Now that I finally done my training in VMWare VCenter, it’s time to implement it in my own home lab setup. So, here is part two of my home lab saga.
From my job I started in February, I finally received some IT training on the software and technologies I support for my job. While there is no way to have a test environment of Citrix Virtual Apps and Desktops since it’s nearly impossible to obtain trial licenses nowadays, I can at least have VMWare VSphere, Windows Server and Red Hat Linux in my homelab environment.
VMUG (VMWare User Group) has a paid membership called VMUG Advantage. Besides giving a bunch of benefits and discounts, one is the 1-year licenses to VMWare products that is renewable. Since I will be supporting VMWare ESXi and VCenter, it’s probably a good idea to set up my own environment to experiment on stuff and practice and learn new skills. While the federal government moves slow moving to new technologies, it’s a good idea to stay up to date with my skills.
My VMWare Setup consists of the following:
Intel NUC 10 Frost Canyon Core I7 (6 cores, 12 threads), 1.5 TB of SSD storage and 64 GB of DDR4 Memory – The first ESXi Server running a bunch of virtual servers to host essential services for the home network wth a few lab virtual machines for experimentation.
Fractal Design Define R6 with an Intel X99, Intel Core i7 5820k, 96 GB of memory, 1 TB SSD, 2x 1 TB hard drives, nVidia Geforce GTX 980 Ti – The second ESXi server. I moved the VCenter Appliance to this server since this server now has more memory thanks to its 8 memory slots. This was my gaming computer, but since I don’t do that much PC gaming these days, I made the gaming portion into its own virtual machine that has 16 GB of memory and 6 core allocated to it.

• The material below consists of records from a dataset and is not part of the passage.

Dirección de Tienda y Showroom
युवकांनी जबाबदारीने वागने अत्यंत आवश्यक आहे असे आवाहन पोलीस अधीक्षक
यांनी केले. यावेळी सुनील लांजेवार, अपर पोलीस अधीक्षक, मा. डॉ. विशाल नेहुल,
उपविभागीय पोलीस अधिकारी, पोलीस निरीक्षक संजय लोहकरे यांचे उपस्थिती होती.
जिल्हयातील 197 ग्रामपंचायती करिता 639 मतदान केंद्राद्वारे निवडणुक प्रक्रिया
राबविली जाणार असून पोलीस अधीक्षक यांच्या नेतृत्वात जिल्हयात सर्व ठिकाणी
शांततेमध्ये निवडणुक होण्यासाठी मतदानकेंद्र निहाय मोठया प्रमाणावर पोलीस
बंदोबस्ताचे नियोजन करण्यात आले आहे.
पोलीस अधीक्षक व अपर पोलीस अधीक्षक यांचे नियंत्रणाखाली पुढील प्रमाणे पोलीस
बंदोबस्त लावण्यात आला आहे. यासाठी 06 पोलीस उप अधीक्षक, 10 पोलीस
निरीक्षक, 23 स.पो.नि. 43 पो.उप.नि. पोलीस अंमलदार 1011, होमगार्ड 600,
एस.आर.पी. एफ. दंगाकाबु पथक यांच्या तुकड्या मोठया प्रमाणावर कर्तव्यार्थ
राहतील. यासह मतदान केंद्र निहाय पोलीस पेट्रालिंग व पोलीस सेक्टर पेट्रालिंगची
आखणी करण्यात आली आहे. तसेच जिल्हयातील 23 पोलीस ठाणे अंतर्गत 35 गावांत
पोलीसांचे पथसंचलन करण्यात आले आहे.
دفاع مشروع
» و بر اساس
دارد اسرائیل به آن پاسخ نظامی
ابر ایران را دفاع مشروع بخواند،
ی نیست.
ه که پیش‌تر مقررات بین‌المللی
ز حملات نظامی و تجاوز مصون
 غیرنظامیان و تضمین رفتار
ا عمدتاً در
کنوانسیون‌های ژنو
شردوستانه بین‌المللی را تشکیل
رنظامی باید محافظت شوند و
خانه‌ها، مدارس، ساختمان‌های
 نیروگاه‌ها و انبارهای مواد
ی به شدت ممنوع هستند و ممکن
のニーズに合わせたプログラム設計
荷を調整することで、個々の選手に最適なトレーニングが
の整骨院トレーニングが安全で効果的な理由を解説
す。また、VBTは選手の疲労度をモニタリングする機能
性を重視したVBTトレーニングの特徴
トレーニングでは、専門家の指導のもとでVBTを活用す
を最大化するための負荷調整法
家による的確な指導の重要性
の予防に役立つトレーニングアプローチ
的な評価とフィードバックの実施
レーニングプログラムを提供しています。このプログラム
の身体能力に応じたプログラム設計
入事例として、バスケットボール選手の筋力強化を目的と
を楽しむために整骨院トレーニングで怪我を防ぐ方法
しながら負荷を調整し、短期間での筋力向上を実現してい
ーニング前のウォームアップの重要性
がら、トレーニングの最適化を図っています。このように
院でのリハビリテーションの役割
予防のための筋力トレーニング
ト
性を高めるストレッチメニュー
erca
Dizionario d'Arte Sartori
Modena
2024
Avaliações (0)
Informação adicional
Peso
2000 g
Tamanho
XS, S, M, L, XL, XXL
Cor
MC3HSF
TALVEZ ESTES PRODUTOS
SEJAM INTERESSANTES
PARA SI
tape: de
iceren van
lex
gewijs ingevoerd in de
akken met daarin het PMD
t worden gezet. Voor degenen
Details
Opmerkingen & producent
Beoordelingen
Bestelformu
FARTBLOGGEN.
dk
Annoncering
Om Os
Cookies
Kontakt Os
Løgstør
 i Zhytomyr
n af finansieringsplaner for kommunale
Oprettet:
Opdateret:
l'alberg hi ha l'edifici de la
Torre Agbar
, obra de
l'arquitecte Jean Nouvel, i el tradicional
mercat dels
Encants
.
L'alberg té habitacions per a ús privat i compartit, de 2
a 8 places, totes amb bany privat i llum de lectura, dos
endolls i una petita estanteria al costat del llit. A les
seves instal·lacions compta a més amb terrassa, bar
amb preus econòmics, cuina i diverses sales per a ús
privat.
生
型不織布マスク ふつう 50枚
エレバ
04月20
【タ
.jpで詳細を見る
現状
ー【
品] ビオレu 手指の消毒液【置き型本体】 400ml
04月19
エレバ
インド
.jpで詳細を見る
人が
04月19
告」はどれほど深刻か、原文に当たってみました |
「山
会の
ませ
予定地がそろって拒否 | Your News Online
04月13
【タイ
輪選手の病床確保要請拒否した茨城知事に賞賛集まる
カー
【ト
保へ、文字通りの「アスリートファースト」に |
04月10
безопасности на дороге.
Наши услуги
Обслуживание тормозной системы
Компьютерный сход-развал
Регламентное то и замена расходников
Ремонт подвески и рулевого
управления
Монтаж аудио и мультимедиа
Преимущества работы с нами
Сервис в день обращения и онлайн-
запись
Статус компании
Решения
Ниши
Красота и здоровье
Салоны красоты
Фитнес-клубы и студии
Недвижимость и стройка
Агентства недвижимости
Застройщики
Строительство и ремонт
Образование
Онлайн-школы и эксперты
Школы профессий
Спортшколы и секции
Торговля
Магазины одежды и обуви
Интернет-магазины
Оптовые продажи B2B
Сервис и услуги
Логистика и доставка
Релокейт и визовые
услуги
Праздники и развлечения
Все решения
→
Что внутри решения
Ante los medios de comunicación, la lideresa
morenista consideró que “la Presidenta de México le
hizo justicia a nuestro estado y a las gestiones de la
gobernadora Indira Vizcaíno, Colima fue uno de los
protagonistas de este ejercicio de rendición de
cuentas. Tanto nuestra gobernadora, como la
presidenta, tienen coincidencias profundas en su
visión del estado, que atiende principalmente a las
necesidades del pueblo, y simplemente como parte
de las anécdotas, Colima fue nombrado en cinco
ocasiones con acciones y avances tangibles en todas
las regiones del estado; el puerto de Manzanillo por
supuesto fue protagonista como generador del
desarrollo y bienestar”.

I can game through VMWare Horizon VDI, more on that later. Uses at least 80-100 watts on idle, which is a lot more than the NUC that gives similar performance. However, it has way more expandability if I want to add more hard drives or SSDs, 10 Gigabit Ethernet without Thunderbolt 3 and more. Before converting it, I added 2 sticks of 32 GB DDR4 memory, which works surprisingly. This makes me wonder if I can put in a whopping 256 GB of DDR4 memory. Maybe in the future.
Trying to migrate my existing VCenter appliance was tricky as I can’t VMotion it since the processor in the Intel NUC is too new. I had to perform a restore from backup before I can turn on VMware EVC. Either way, the new setup is working well now. Now I can setup VSphere HA for some of the servers and also VMotion.
Gaming through VMWare Horizon VDI
The VMUG Advantage program not only contains VCenter, but also VMWare Horizon 8, their own VDI (virtual desktop infrastructure). VDI allows you to connect to a virtual desktop on your desktop, laptop, tablet, etc. This is key for running games in the future, especially now that Apple ditched Intel for their own chips.
Setting VMWare Horizon is relatively easy. You need to setup a VMWare Horizon Connection server and then install the agent in the virtual machine. However, getting the virtual machine to work with the passthru card is tricky. Generally, Nvidia does not allow their consumer GPUs to work with a virtual machine. There is a workaround as you need to add these parameters in Advanced > Edit Configuration (under Configuration Parameters)
Hypervisor.CPUID.v0 = FALSE SMBIOS.reflectHost = TRUE pciHOLE.start = 2048
To enable passthru for the GPU, you need to click the ESXi host in vCenter, click Configure and look for PCI Devices under hardware, click Configure Passthru and select the video card. Then go back to your VM config and add the two devices. For the GTX 980 Ti, I need to enable the Geforce GTX 980 Ti and the GM200 High Definition Audio. You need both selected or it won’t work properly. Note that you do need a monitor, or a headless video adapter plugged into it or the GPU won’t activate.
After I installed the drivers, I need to disable both the VMware Horizon Indirect Display Adpter and the VMware SVGA 3D graphics adapter. While the Horizon Indirect Display Adapter works with some games, others wouldn’t, especially DirectX 9 games. Note that disabling this adapter makes it difficult to change resolutions. However, you can set the resolution using the nVidia Control Panel. Also, you need to use Windows 10 Enterprise as the Pro versions won’t work.
Unfortunately, I noticed that some game controls do not work without Relative Mouse turned on. VMWare doesn’t have this feature included in the Mac client and only on the Windows one. However, hooking up a Playstation 4 controller and enabling it in Horizon View works, so I recommend that if your game supports it.
Otherwise, the experience is pretty good so far at least with the local network. I haven’t really tried it on a different network, but I will share those experience soon.
As for future upgrades, I may look to upgrade the 5820k with a used Intel Core i7 6950x as I managed to find one on the used market for a good price, but from Asia. Also, I plan on upgrading the GPU later on since the 980 Ti is starting to show its age. Not sure if paying more for a Quadro card will improve the experience versus just getting a off the shelf RTX 3080, but we’ll see. Also, I need more SSD storage as well.